Никакой государственной деятельностью Степаныч себя не запятнал: его спокойный, солидный вид сам по себе был призван внушать уверенность. Экспорт газа сделал его человеком состоятельным, и вся страна была уверена, что воровать сверх этих прибылей ему уже необязательно. Выдающаяся же способность изъясняться так, что никто не понимал, однако всем было забавно, — превратила его во всенародного любимца. И если при нем не упоминались медведи, более спокойного и радостного человека было поискать.

Один раз Степанычева манера темно выражаться в экстремальных ситуациях попросту спасла страну. Глава государства отбыл в очередной отпуск по причине стойкой неспособности заниматься государственными делами более трех дней кряду: на четвертый у него возникала непобедимая депрессия на почве жалости к Отечеству, а лечиться от тоски он умел только спиртом. Такой мучительной любви к Родине не выдержала бы никакая печень. Степаныч остался на хозяйстве, и в это самое время известный террорист, живший по соседству, беспрепятственно вторгся на территорию Родины, захватив больницу. Террорист потребовал, чтобы его соединили непосредственно со Степанычем.

— Это говорит террорист, — сказал он в сотовый телефон ледяным голосом народного мстителя. — Я хочу, чтобы вы выполнили мои условия.

— Здравствуй, террорист, — сказал Степаныч. — Оно, конечно, с одной стороны так, но ежели посмотреть с другой — так это вон оно как, и я прямо тебе скажу, что ежели ты так, то ведь мы можем и этак, смотря как захотим и как оно вообще повернется… — и прибавил пару прибауток из своих родных мест.

— Тьфу, — выругался террорист. — Ты меня слышал, нет? Или тебе медведь на ухо наступил?

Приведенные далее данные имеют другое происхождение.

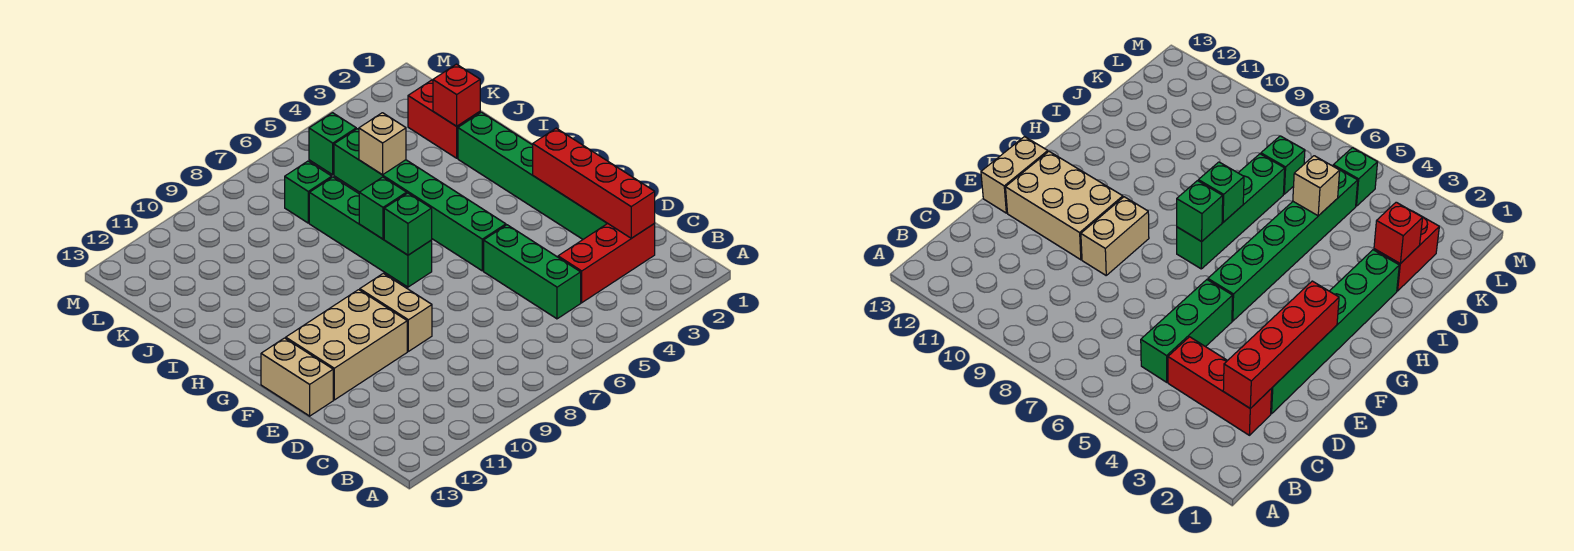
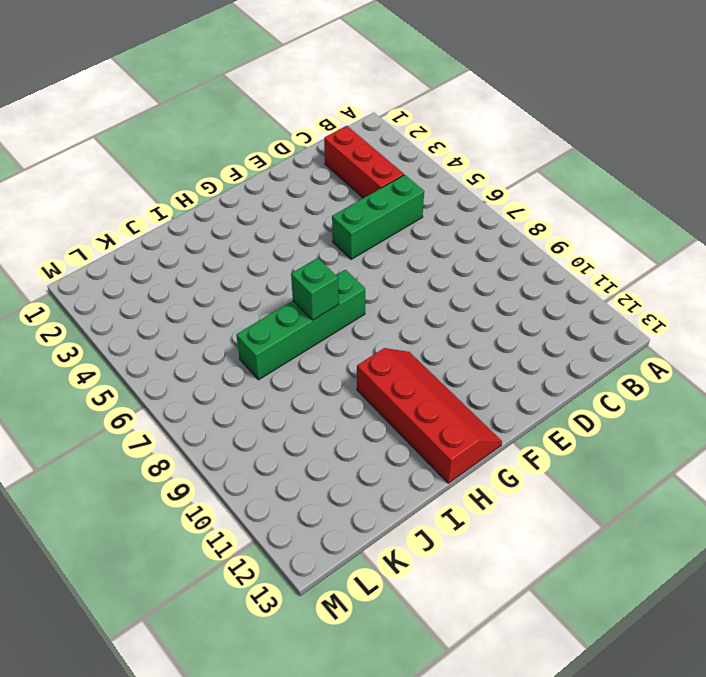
red 2x4 slope [357,348,502,483] -> none
none -> green 1x6 brick [458,112,607,239]
none -> tan 1x2 brick [360,273,432,351]
none -> tan 2x3 brick [286,290,407,400]

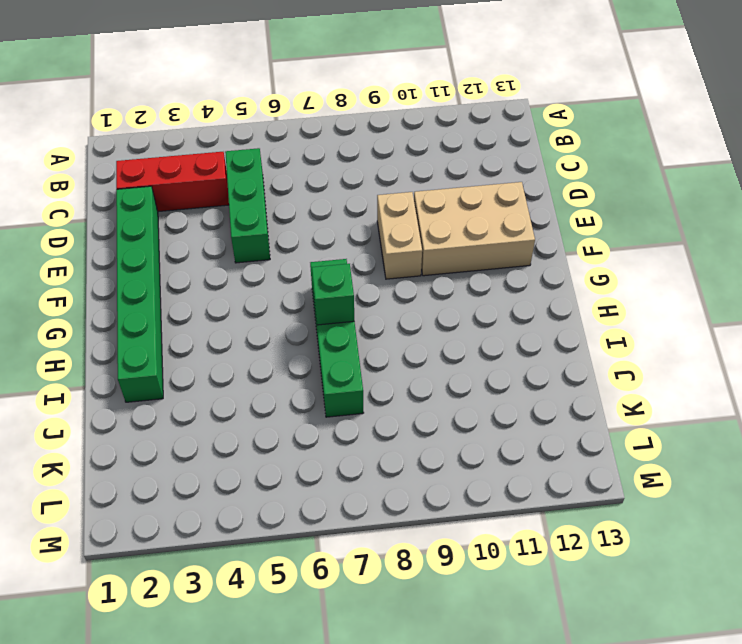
none -> tan 1x2 brick [261,338,333,416]
none -> green 1x6 brick [334,129,506,271]
none -> red 1x2 brick [408,80,480,158]

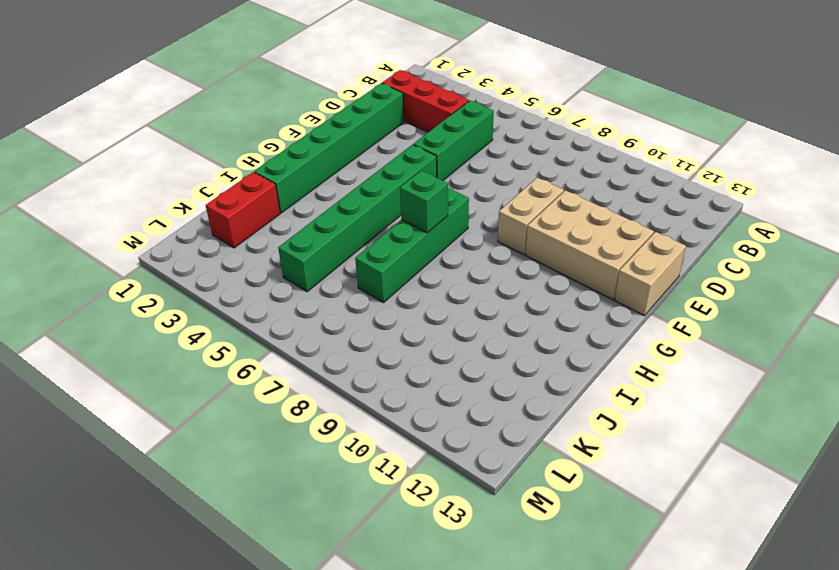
none -> green 1x1 brick [285,161,332,223]
none -> green 1x1 brick [309,113,356,175]
none -> red 1x4 brick [533,128,655,238]

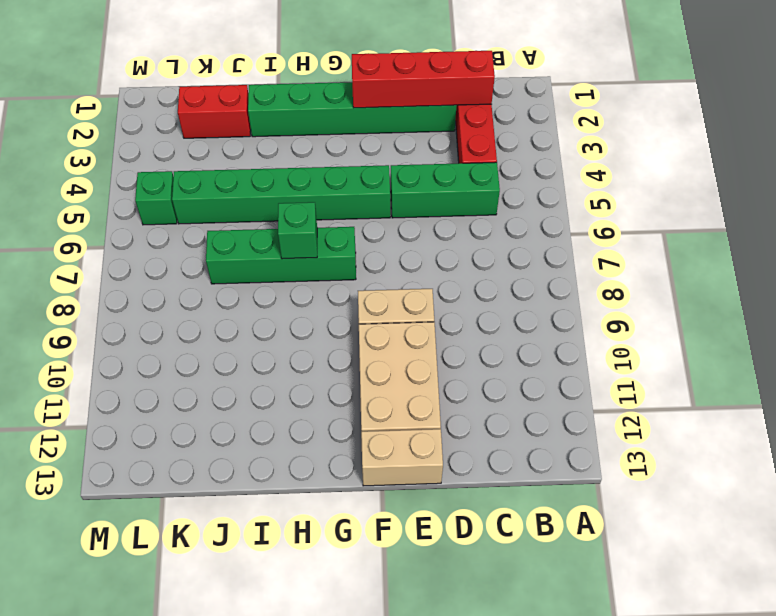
none -> green 1x1 brick [285,161,332,223]
none -> green 1x1 brick [384,193,432,255]
none -> red 1x1 brick [433,64,480,126]

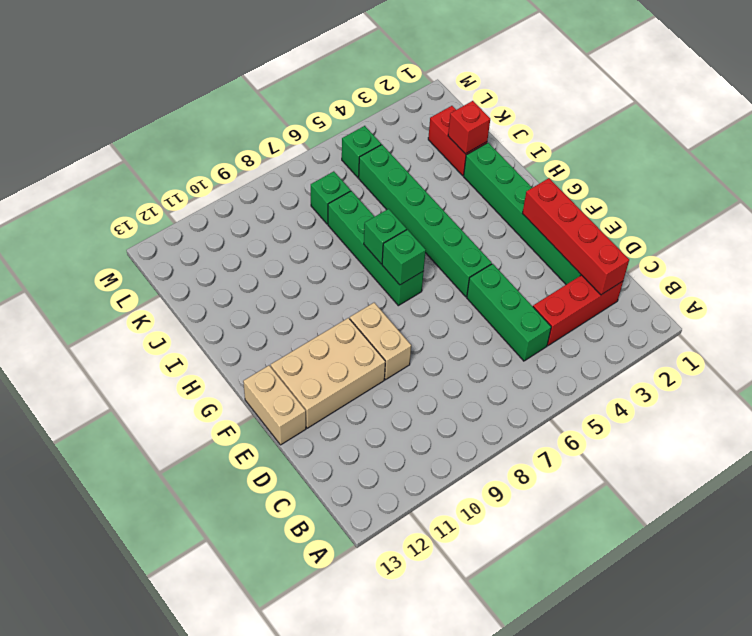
none -> tan 1x1 brick [359,113,406,175]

При упоминании медведя Степаныч окончательно перепугался и понес такую уже околесицу, добавив даже пару частушек, до которых был большой охотник, — что террорист с горя швырнул в стену мобильный телефон, прихватил с собой в заложники пяток журналистов, чтоб не скучно было возвращаться, и отъехал с нашей территории, отчаявшись добиться толку от премьера. Некоторые полагали, что Степаныч спас страну, ибо любой конкретный ответ — будь то «Мы с террористами не договариваемся» или «Диктуйте ваши условия, я записываю» — неизбежно повлек бы крупные неприятности. Степаныч же выкрутился единственно возможным образом — и эта манера выражаться выручала его неизменно. На заседаниях правительства ему случалось произносить часовые монологи, общего смысла которых не мог уловить даже министр путей сообщения, крупный знаток эзопова языка: дело в том, что других мырданцев, кроме Степаныча в правительстве не было, и потому он и сам себя понимал уже с трудом. Тем не менее, лучшие его перлы продолжали пополнять коллекцию народной мудрости: «Хотели так, а вышло вон как», «У кого чешется, а у кого и нет», «У нас в правительстве не так, чтобы тяп-ляп, а так, чтобы тяп! ляп! тяп! ляп!» — и тому подобное.